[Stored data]

== == ==

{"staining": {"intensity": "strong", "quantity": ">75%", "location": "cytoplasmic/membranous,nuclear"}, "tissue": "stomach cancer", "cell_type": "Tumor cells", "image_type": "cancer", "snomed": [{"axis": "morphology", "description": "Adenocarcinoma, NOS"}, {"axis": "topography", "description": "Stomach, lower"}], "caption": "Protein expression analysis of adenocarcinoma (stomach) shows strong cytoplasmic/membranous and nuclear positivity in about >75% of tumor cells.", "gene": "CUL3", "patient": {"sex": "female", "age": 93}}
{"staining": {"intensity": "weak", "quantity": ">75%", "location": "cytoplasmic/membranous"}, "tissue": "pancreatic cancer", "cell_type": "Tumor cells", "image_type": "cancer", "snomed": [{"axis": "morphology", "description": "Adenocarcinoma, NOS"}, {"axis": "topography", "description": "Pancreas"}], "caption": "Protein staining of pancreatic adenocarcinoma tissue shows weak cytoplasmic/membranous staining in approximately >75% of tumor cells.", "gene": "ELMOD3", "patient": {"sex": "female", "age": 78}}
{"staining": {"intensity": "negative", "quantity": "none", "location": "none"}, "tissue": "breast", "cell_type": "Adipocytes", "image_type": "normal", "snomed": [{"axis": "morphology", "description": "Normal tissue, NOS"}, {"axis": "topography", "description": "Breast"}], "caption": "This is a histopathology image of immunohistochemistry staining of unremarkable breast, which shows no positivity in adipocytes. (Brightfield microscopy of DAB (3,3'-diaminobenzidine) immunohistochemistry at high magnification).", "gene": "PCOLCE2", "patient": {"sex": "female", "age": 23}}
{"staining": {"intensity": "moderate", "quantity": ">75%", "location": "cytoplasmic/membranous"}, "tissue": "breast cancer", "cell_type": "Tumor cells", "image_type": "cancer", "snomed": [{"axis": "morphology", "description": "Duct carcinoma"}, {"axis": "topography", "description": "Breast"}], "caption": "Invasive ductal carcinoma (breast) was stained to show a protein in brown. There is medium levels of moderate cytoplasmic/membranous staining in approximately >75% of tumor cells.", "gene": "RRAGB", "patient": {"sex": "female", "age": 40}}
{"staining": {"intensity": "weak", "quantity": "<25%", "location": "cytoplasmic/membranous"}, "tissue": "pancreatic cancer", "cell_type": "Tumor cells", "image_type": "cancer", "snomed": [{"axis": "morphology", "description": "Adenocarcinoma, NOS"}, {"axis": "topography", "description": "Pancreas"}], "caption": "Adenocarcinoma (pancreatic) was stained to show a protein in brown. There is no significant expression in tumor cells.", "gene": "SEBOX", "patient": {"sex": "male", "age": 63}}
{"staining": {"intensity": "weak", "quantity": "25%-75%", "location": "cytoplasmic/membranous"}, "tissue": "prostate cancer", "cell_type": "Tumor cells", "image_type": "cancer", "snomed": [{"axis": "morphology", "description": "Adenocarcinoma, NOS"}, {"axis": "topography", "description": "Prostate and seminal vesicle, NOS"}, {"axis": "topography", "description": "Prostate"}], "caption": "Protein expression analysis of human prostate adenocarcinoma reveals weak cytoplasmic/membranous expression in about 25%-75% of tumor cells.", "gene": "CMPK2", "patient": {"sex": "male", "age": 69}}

== == ==

* **Instructions for the task**
Restate every line of the data word for word.

* **Task solution**
{"staining": {"intensity": "strong", "quantity": ">75%", "location": "cytoplasmic/membranous,nuclear"}, "tissue": "stomach cancer", "cell_type": "Tumor cells", "image_type": "cancer", "snomed": [{"axis": "morphology", "description": "Adenocarcinoma, NOS"}, {"axis": "topography", "description": "Stomach, lower"}], "caption": "Protein expression analysis of adenocarcinoma (stomach) shows strong cytoplasmic/membranous and nuclear positivity in about >75% of tumor cells.", "gene": "CUL3", "patient": {"sex": "female", "age": 93}}
{"staining": {"intensity": "weak", "quantity": ">75%", "location": "cytoplasmic/membranous"}, "tissue": "pancreatic cancer", "cell_type": "Tumor cells", "image_type": "cancer", "snomed": [{"axis": "morphology", "description": "Adenocarcinoma, NOS"}, {"axis": "topography", "description": "Pancreas"}], "caption": "Protein staining of pancreatic adenocarcinoma tissue shows weak cytoplasmic/membranous staining in approximately >75% of tumor cells.", "gene": "ELMOD3", "patient": {"sex": "female", "age": 78}}
{"staining": {"intensity": "negative", "quantity": "none", "location": "none"}, "tissue": "breast", "cell_type": "Adipocytes", "image_type": "normal", "snomed": [{"axis": "morphology", "description": "Normal tissue, NOS"}, {"axis": "topography", "description": "Breast"}], "caption": "This is a histopathology image of immunohistochemistry staining of unremarkable breast, which shows no positivity in adipocytes. (Brightfield microscopy of DAB (3,3'-diaminobenzidine) immunohistochemistry at high magnification).", "gene": "PCOLCE2", "patient": {"sex": "female", "age": 23}}
{"staining": {"intensity": "moderate", "quantity": ">75%", "location": "cytoplasmic/membranous"}, "tissue": "breast cancer", "cell_type": "Tumor cells", "image_type": "cancer", "snomed": [{"axis": "morphology", "description": "Duct carcinoma"}, {"axis": "topography", "description": "Breast"}], "caption": "Invasive ductal carcinoma (breast) was stained to show a protein in brown. There is medium levels of moderate cytoplasmic/membranous staining in approximately >75% of tumor cells.", "gene": "RRAGB", "patient": {"sex": "female", "age": 40}}
{"staining": {"intensity": "weak", "quantity": "<25%", "location": "cytoplasmic/membranous"}, "tissue": "pancreatic cancer", "cell_type": "Tumor cells", "image_type": "cancer", "snomed": [{"axis": "morphology", "description": "Adenocarcinoma, NOS"}, {"axis": "topography", "description": "Pancreas"}], "caption": "Adenocarcinoma (pancreatic) was stained to show a protein in brown. There is no significant expression in tumor cells.", "gene": "SEBOX", "patient": {"sex": "male", "age": 63}}
{"staining": {"intensity": "weak", "quantity": "25%-75%", "location": "cytoplasmic/membranous"}, "tissue": "prostate cancer", "cell_type": "Tumor cells", "image_type": "cancer", "snomed": [{"axis": "morphology", "description": "Adenocarcinoma, NOS"}, {"axis": "topography", "description": "Prostate and seminal vesicle, NOS"}, {"axis": "topography", "description": "Prostate"}], "caption": "Protein expression analysis of human prostate adenocarcinoma reveals weak cytoplasmic/membranous expression in about 25%-75% of tumor cells.", "gene": "CMPK2", "patient": {"sex": "male", "age": 69}}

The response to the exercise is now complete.